DOI: 10.1108/ics-02-2026-0068 ISSN: 2056-4961

Understanding incident response readiness through human and system telemetry

Muntathar Abid, Priyadarsi Nanda, Manoranjan Mohanty

Purpose

Small-to-medium enterprises (SMEs) remain vulnerable to cyber incidents because of resource constraints. While incident response plans exist, they are often untested, creating a critical readiness gap. This paper aims to introduce the Incident Response Readiness Score (IRRS), a scenario-based framework designed to empirically evaluate organisational incident response (IR) capability under simulated conditions.

Design/methodology/approach

The IRRS applies a structured scoring rubric calibrated through a Scenario Risk Index to evaluate performance. The authors further introduce human-centric telemetry – decision latency, communication entropy and authority drift – which operate as diagnostic lenses to explain observed readiness outcomes and identify organisational friction without altering IRRS scoring.

Findings

The study diagnosed an SME with a “Reactive” maturity level, revealing a stark contrast between technical potential and operational reality. In spite of modern tooling, response capability was compromised by human–system friction. Telemetry isolated extended decision latency and significant authority drift as root causes.
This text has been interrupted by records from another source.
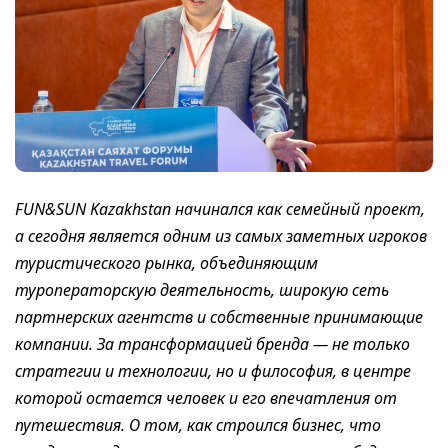
FUN&SUN Kazakhstan начинался как семейный проект,
а сегодня является одним из самых заметных игроков
туристического рынка, объединяющим
туроператорскую деятельность, широкую сеть
партнерских агентств и собственные принимающие
компании. За трансформацией бренда — не только
стратегии и технологии, но и философия, в центре
которой остается человек и его впечатления от
путешествия. О том, как строился бизнес, что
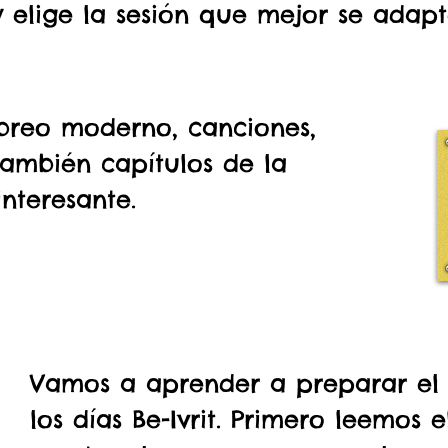
 elige la sesión que mejor se adapt
reo moderno, canciones,
también capítulos de la
nteresante.
Vamos a aprender a preparar el
los días Be-Ivrit. Primero leemos 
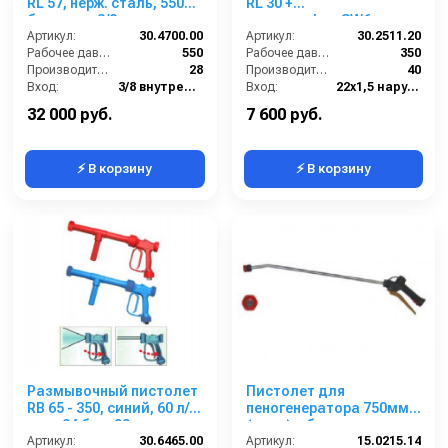
RL 57, нерж. сталь, 550
RL 30 +
бар; вход 3/8г, выход
поворот.фит.SW6. вход
1/4г
Артикул:
30.4700.00
Артикул:
22x1.5ш; выход 1/4г.
30.2511.20
Рабочее давление (бар):
550
Рабочее давление (бар):
350
Производительность (л/мин):
28
Производительность (л/мин):
40
Вход:
3/8 внутренняя резьба
Вход:
22х1,5 наружняя резьба вращающаяся
Выход:
1/4 внутренняя резьба
Выход:
1/4 внутренняя резьба
32 000 руб.
7 600 руб.
⚡ В корзину
⚡ В корзину
Размывочный пистолет
Пистолет для
RB 65 - 350, синий, 60 л/
пеногенератора 750мм.
мин; 24 бар; 90град;
(нерж) с большим
вход 1/2г.
Артикул:
30.6465.00
Артикул:
пенным соплом.
15.0215.14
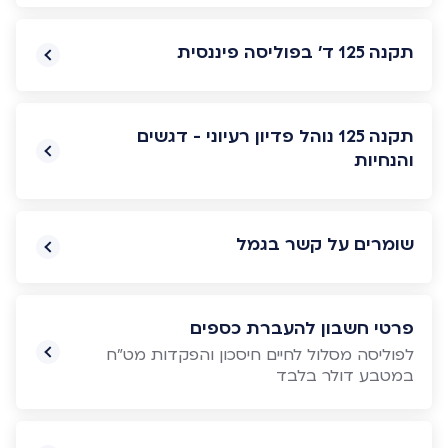
תקנה 125 ד' בפוליסה פיננסית
תקנה 125 נוהל פדיון רעיוני - דגשים
והנחיות
שומרים על קשר בגמל
פרטי חשבון להעברת כספים
לפוליסה מסלול לחיים חיסכון והפקדות מט"ח
במטבע דולר בלבד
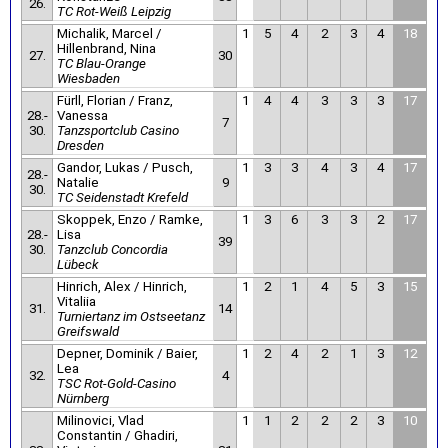
26.
TC Rot-Weiß Leipzig
Michalik, Marcel /
1
5
4
2
3
4
18
Hillenbrand, Nina
27.
30
TC Blau-Orange
Wiesbaden
Fürll, Florian / Franz,
1
4
4
3
3
3
17
28.-
Vanessa
7
30.
Tanzsportclub Casino
Dresden
Gandor, Lukas / Pusch,
1
3
3
4
3
4
17
28.-
Natalie
9
30.
TC Seidenstadt Krefeld
Skoppek, Enzo / Ramke,
1
3
6
3
3
2
17
28.-
Lisa
39
30.
Tanzclub Concordia
Lübeck
Hinrich, Alex / Hinrich,
1
2
1
4
5
3
15
Vitaliia
31.
14
Turniertanz im Ostseetanz
Greifswald
Depner, Dominik / Baier,
1
2
4
2
1
3
12
Lea
32.
4
TSC Rot-Gold-Casino
Nürnberg
Milinovici, Vlad
1
1
2
2
2
3
10
Constantin / Ghadiri,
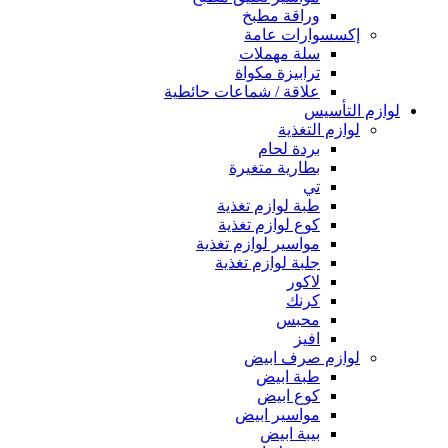
وراقة مطبخ
إكسسوارات عامة
سلة مهملات
ترابيزة مكواة
علاقة / شماعات حائطية
لوازم التأسيس
لوازم التغذية
بردة لحام
بطارية متغيرة
تي
طبة لوازم تغذية
كوع لوازم تغذية
مواسير لوازم تغذية
جلبة لوازم تغذية
لاكور
كرنك
محبس
افيز
لوازم صرف ابيض
طبة ابيض
كوع ابيض
مواسير ابيض
بيبة ابيض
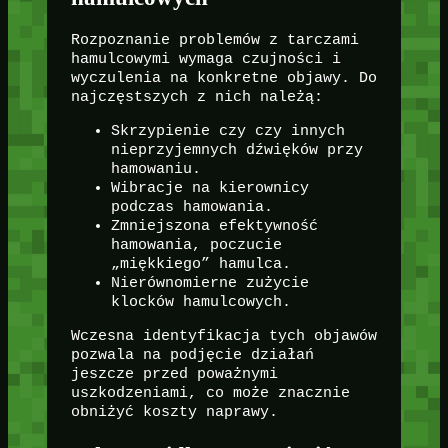
Rozpoznanie problemów z tarczami
hamulcowymi wymaga czujności i
wyczulenia na konkretne objawy. Do
najczęstszych z nich należą:
Skrzypienie czy czy innych
nieprzyjemnych dźwięków przy
hamowaniu.
Wibracje na kierownicy
podczas hamowania.
Zmniejszona efektywność
hamowania, poczucie
„miękkiego” hamulca.
Nierównomierne zużycie
klocków hamulcowych.
Wczesna identyfikacja tych objawów
pozwala na podjęcie działań
jeszcze przed poważnymi
uszkodzeniami, co może znacznie
obniżyć koszty naprawy.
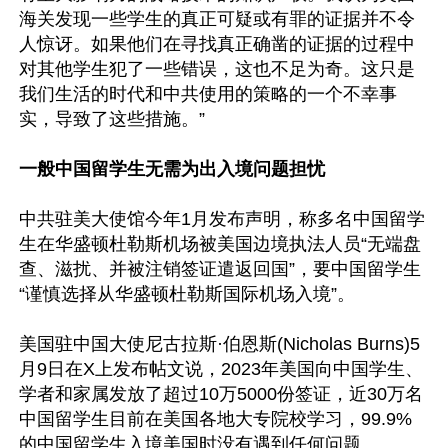
海关发现一些学生的真正可疑或有罪的证据并不令
人惊讶。如果他们在寻找真正确凿的证据的过程中
对其他学生犯了一些错误，这也不足为奇。这只是
我们生活的时代和中共使用的策略的一个不幸事
实，导致了这些措施。”

一般中国留学生无需为出入境问题担忧
中共驻美大使馆今年1月发布声明，称多名中国留学
生在华盛顿杜勒斯机场被美国边境执法人员“无端盘
查、滋扰、并被注销签证遣返回国”，要中国留学生
“谨慎选择从华盛顿杜勒斯国际机场入境”。

美国驻中国大使尼古拉斯·伯恩斯(Nicholas Burns)5
月9日在X上发布帖文说，2023年美国向中国学生、
学者和家属发放了超过10万5000份签证，近30万名
中国留学生目前在美国各地大专院校学习，99.9%
的中国留学生入境美国时没有遇到任何问题。
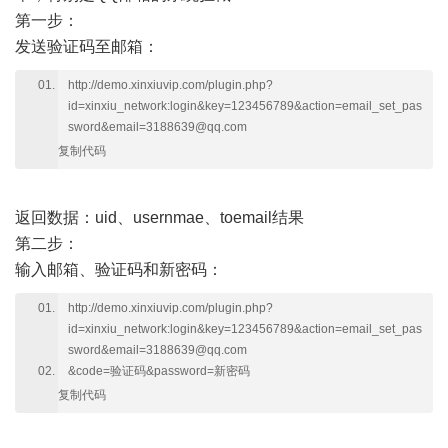
第一步：
发送验证码至邮箱：
http://demo.xinxiuvip.com/plugin.php?
id=xinxiu_network:login&key=123456789&action=email_set_pas
sword&email=3188639@qq.com
复制代码
返回数据：uid、usernmae、toemail结果
第二步：
输入邮箱、验证码和新密码：
http://demo.xinxiuvip.com/plugin.php?
id=xinxiu_network:login&key=123456789&action=email_set_pas
sword&email=3188639@qq.com
&code=验证码&password=新密码
复制代码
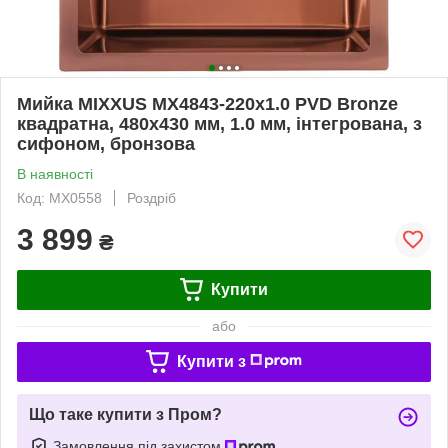
Мийка MIXXUS MX4843-220x1.0 PVD Bronze
квадратна, 480х430 мм, 1.0 мм, інтегрована, з
сифоном, бронзова
В наявності
Код: MX0558
Роздріб
3 899
₴
Купити
або
Купити з
Що таке купити з Пром?
Замовлення під захистом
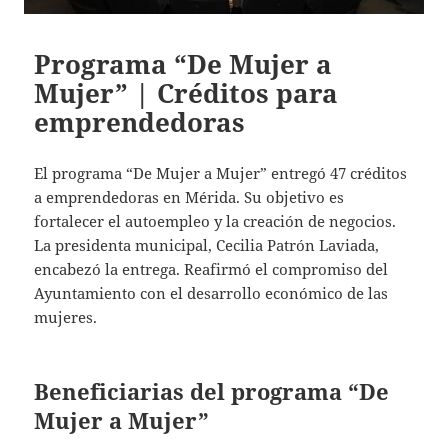
Programa “De Mujer a
Mujer” | Créditos para
emprendedoras
El programa “De Mujer a Mujer” entregó 47 créditos
a emprendedoras en Mérida. Su objetivo es
fortalecer el autoempleo y la creación de negocios.
La presidenta municipal, Cecilia Patrón Laviada,
encabezó la entrega. Reafirmó el compromiso del
Ayuntamiento con el desarrollo económico de las
mujeres.
Beneficiarias del programa “De
Mujer a Mujer”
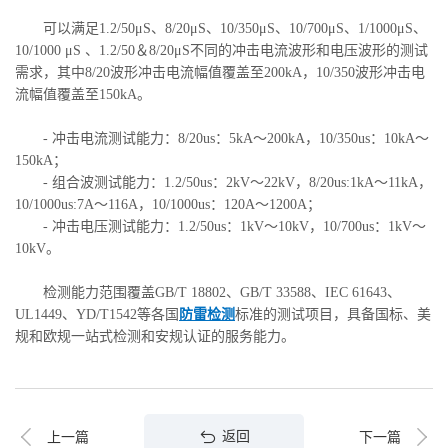
可以满足1.2/50μS、8/20μS、10/350μS、10/700μS、1/1000μS、
10/1000 μS 、1.2/50＆8/20μS不同的冲击电流波形和电压波形的测试
需求，其中8/20波形冲击电流幅值覆盖至200kA，10/350波形冲击电
流幅值覆盖至150kA。
- 冲击电流测试能力：8/20us：5kA～200kA，10/350us：10kA～
150kA；
- 组合波测试能力：1.2/50us：2kV～22kV，8/20us:1kA～11kA，
10/1000us:7A～116A，10/1000us：120A～1200A；
- 冲击电压测试能力：1.2/50us：1kV～10kV，10/700us：1kV～
10kV。
检测能力范围覆盖GB/T 18802、GB/T 33588、IEC 61643、
UL1449、YD/T1542等各国
防雷检测
标准的测试项目，具备国标、美
规和欧规一站式检测和安规认证的服务能力。
返回
上一篇
下一篇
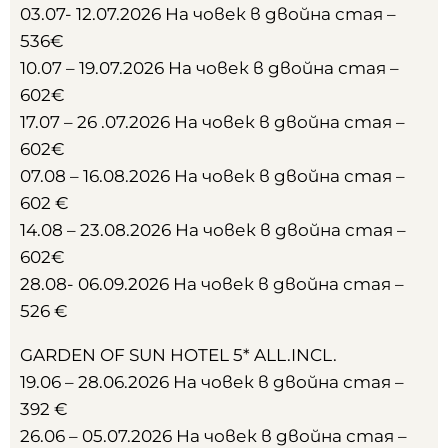
03.07- 12.07.2026 На човек в двойна стая –
536€
10.07 – 19.07.2026 На човек в двойна стая –
602€
17.07 – 26 .07.2026 На човек в двойна стая –
602€
07.08 – 16.08.2026 На човек в двойна стая –
602 €
14.08 – 23.08.2026 На човек в двойна стая –
602€
28.08- 06.09.2026 На човек в двойна стая –
526 €
GARDEN OF SUN HOTEL 5* ALL.INCL.
19.06 – 28.06.2026 На човек в двойна стая –
392 €
26.06 – 05.07.2026 На човек в двойна стая –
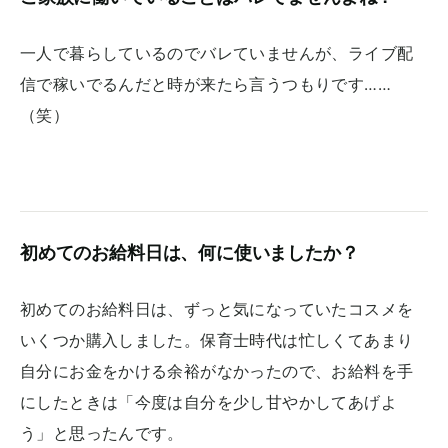
一人で暮らしているのでバレていませんが、ライブ配
信で稼いでるんだと時が来たら言うつもりです……
（笑）
初めてのお給料日は、何に使いましたか？
初めてのお給料日は、ずっと気になっていたコスメを
いくつか購入しました。保育士時代は忙しくてあまり
自分にお金をかける余裕がなかったので、お給料を手
にしたときは「今度は自分を少し甘やかしてあげよ
う」と思ったんです。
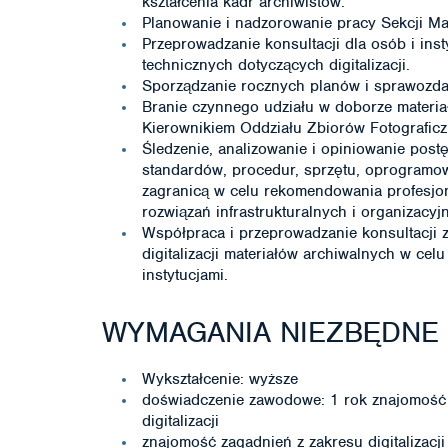
kształcenia kadr archiwistów.
Planowanie i nadzorowanie pracy Sekcji Ma
Przeprowadzanie konsultacji dla osób i ins
technicznych dotyczących digitalizacji.
Sporządzanie rocznych planów i sprawozdań
Branie czynnego udziału w doborze materiał
Kierownikiem Oddziału Zbiorów Fotograficz
Śledzenie, analizowanie i opiniowanie postę
standardów, procedur, sprzętu, oprogramowa
zagranicą w celu rekomendowania profesjo
rozwiązań infrastrukturalnych i organizacyj
Współpraca i przeprowadzanie konsultacji z
digitalizacji materiałów archiwalnych w ce
instytucjami.
WYMAGANIA NIEZBĘDNE
Wykształcenie: wyższe
doświadczenie zawodowe: 1 rok znajomość 
digitalizacji
znajomość zagadnień z zakresu digitalizacj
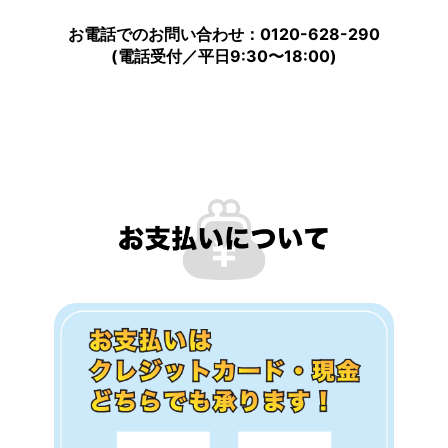
お電話でのお問い合わせ：0120-628-290
(電話受付／平日9:30〜18:00)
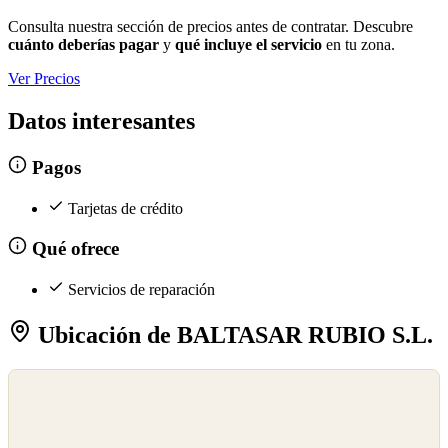
Consulta nuestra sección de precios antes de contratar. Descubre
cuánto deberías pagar
y
qué incluye el servicio
en tu zona.
Ver Precios
Datos interesantes
Pagos
Tarjetas de crédito
Qué ofrece
Servicios de reparación
Ubicación de BALTASAR RUBIO S.L.
©
OpenStreetMap
©
CARTO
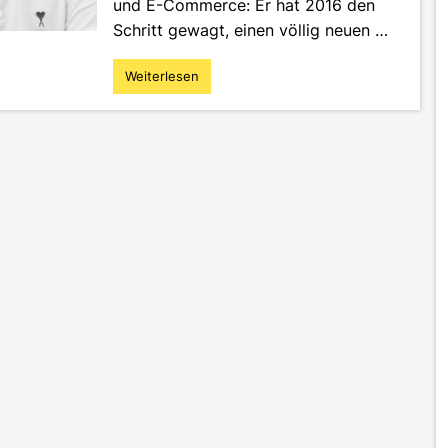
und E-Commerce: Er hat 2016 den
Schritt gewagt, einen völlig neuen …
Weiterlesen
"Alumnus
Julian
Fautz
–
ein
waschechter
DEC-
Pionier"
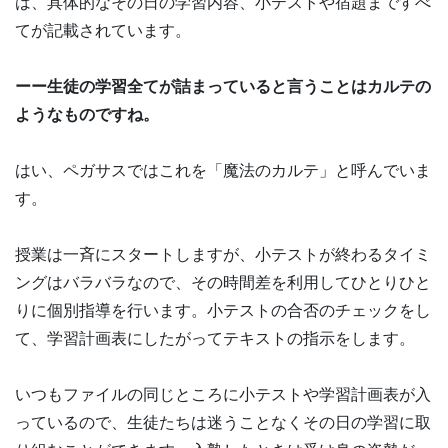
は、具体的なその日の学習内容、小テストや宿題まですべ
てが記載されています。
ーー生徒の学習全てが詰まっていると言うことはカルテの
ようなものですね。
はい、ペガサスではこれを「魔法のカルテ」と呼んでいま
す。
授業は一斉にスタートしますが、小テストが終わるタイミ
ングはバラバラなので、その時間差を利用してひとりひと
りに個別指導を行います。小テストの合否のチェックをし
て、学習計画表にしたがってテキストの指示をします。
いつもファイルの同じところに小テストや学習計画表が入
っているので、生徒たちは迷うことなくその日の学習に取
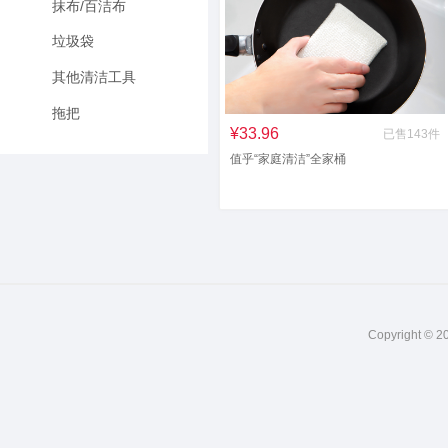
抹布/百洁布
垃圾袋
其他清洁工具
拖把
¥33.96
已售143件
值乎“家庭清洁”全家桶
Copyright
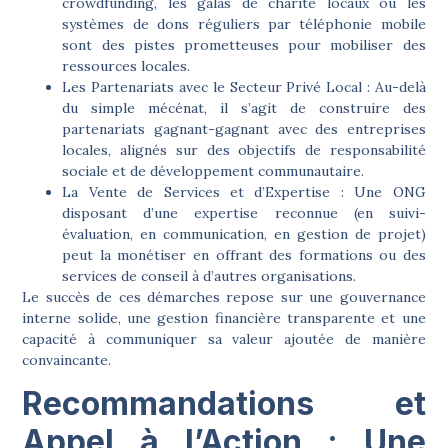
crowdfunding, les galas de charité locaux ou les
systèmes de dons réguliers par téléphonie mobile
sont des pistes prometteuses pour mobiliser des
ressources locales.
Les Partenariats avec le Secteur Privé Local :
Au-delà
du simple mécénat, il s’agit de construire des
partenariats gagnant-gagnant avec des entreprises
locales, alignés sur des objectifs de responsabilité
sociale et de développement communautaire.
La Vente de Services et d’Expertise :
Une ONG
disposant d’une expertise reconnue (en suivi-
évaluation, en communication, en gestion de projet)
peut la monétiser en offrant des formations ou des
services de conseil à d’autres organisations.
Le succès de ces démarches repose sur une gouvernance
interne solide, une gestion financière transparente et une
capacité à communiquer sa valeur ajoutée de manière
convaincante.
Recommandations et
Appel à l’Action : Une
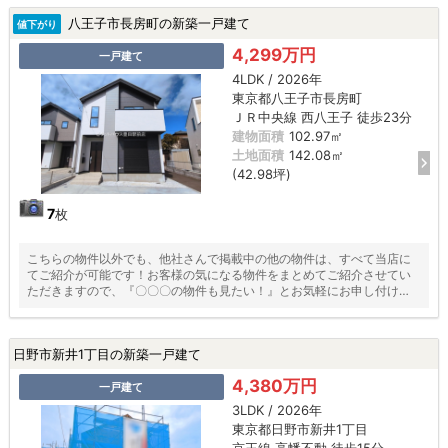
八王子市長房町の新築一戸建て
値下がり
4,299万円
一戸建て
4LDK / 2026年
東京都八王子市長房町
ＪＲ中央線 西八王子 徒歩23分
建物面積
102.97㎡
土地面積
142.08㎡
(42.98坪)
7
枚
こちらの物件以外でも、他社さんで掲載中の他の物件は、すべて当店に
てご紹介が可能です！お客様の気になる物件をまとめてご紹介させてい
ただきますので、『〇〇〇の物件も見たい！』とお気軽にお申し付けく
ださい♪
日野市新井1丁目の新築一戸建て
4,380万円
一戸建て
3LDK / 2026年
東京都日野市新井1丁目
京王線 高幡不動 徒歩15分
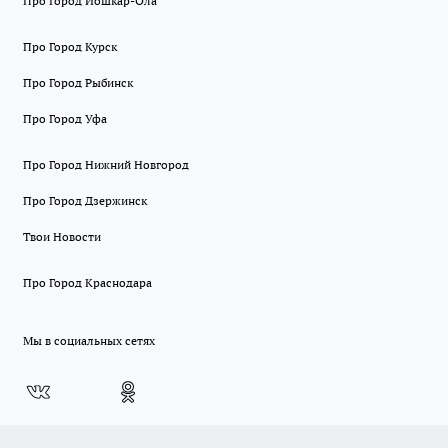
Про Город Йошкар-Ола
Про Город Курск
Про Город Рыбинск
Про Город Уфа
Про Город Нижний Новгород
Про Город Дзержинск
Твои Новости
Про Город Краснодара
Мы в социальных сетях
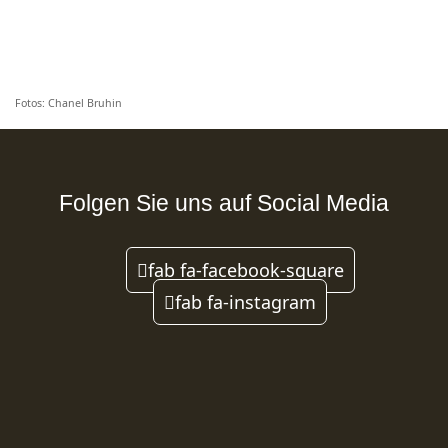
Fotos: Chanel Bruhin
Folgen Sie uns auf Social Media
fab fa-facebook-square
fab fa-instagram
These findings confirm that readiness is defined by decision clarity rather than tool ownership and that the IRRS successfully exposes cognitive failures that static audits miss.

Originality/value

This paper presents the first empirical framework specifically designed to quantify SME IR readiness using risk-weighted simulations. Unlike static compliance audits, IRRS isolates the gap between documented policy and operational execution. The introduction of diagnostic telemetry offers a novel method for distinguishing between technical deficits and human-process failures.